We'll power that facility on unicorn poop. It's as likely as humanity relocating to Mars in this century.
posted by IAmBroom at 6:30 PM on December 23, 2013


AGRICULTURE: Ending the World as We Know It
Paleontologist Niles Eldredge writes, “Agriculture represents the single most profound ecological change in the entire 3.5 billion-year history of life.... Indeed, to develop agricul­ture is essentially to declare war on ecosystems.” [12]
Author Lierre Kieth says, “The truth is that agriculture is the most destructive thing humans have done to the planet... [It] requires the wholesale destruction of entire eco­systems .” [13]
Once the cycle of agriculture and population growth was underway, of course, there seemed little choice. We did what we could to keep feeding our growing numbers. We’ve trapped ourselves. As Keith puts it, “Except for the last 46 tribes of hunter-gatherers, the human race is now dependent on an activity that is killing the planet.”
Planting crops on any large scale means seriously damaging ecosystems. Agriculture cannot be sustained.
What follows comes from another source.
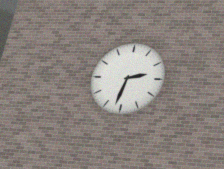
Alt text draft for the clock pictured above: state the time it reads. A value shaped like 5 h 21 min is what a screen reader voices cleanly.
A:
2 h 32 min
posted by Golden Eternity at 9:23 AM on January 2, 2014


We’re a species which evolved to live in the millions, yet here we sit, well into the billions. It’s basic to ecology that when a population overshoots carrying capacity it must inevitably return to a lower number, often via a crash.
...
Ideally we could begin systematically scaling back agriculture and gradually disman­tling civilization. We could turn instead to small scale, localized horticulture and then to tribal, non-industrial and non-agricultural ways of living. The transition could include a concerted worldwide effort to support humane, voluntary measures enabling our num­bers to decline gradually and dramatically. Perhaps most importantly, we could work to spread a different view of our place in nature, acknowledging that we are of the earth, just one of millions of species, as much subject to ecological laws as any other. At some point, the few surviving hunter-gatherer groups on Earth might serve as mentors rather than objects of academic study.
posted by Golden Eternity at 9:35 AM on January 2, 2014


Solution to cloud riddle reveals hotter future

"Global average temperatures will rise at least 4°C by 2100 and potentially more than 8°C by 2200 if carbon dioxide emissions are not reduced, according to new research published in Nature that shows our climate is more sensitive to carbon dioxide than most previous estimates."

from UNSW (University of New South Wales, Australia), also posted today on Science Daily.
posted by Hairy Lobster at 12:45 PM on January 3, 2014


We can be happy underground!

As God is my witness I though that was going to be a clip of the whole subterranean rave disco scene from The Matrix Reloaded.
posted by EmpressCallipygos at 3:26 PM on January 3, 2014 [2 favorites]




A small but much needed dose of optimism:

Organic Mega Flow Battery Promises Breakthrough for Renewable Energy
posted by Hairy Lobster at 11:33 AM on January 9, 2014


A small but much needed dose of optimism:

Organic Mega Flow Battery Promises Breakthrough for Renewable Energy


Ooh, that does sound promising. I await the inevitable, "it's all ridiculously overhyped" letdown.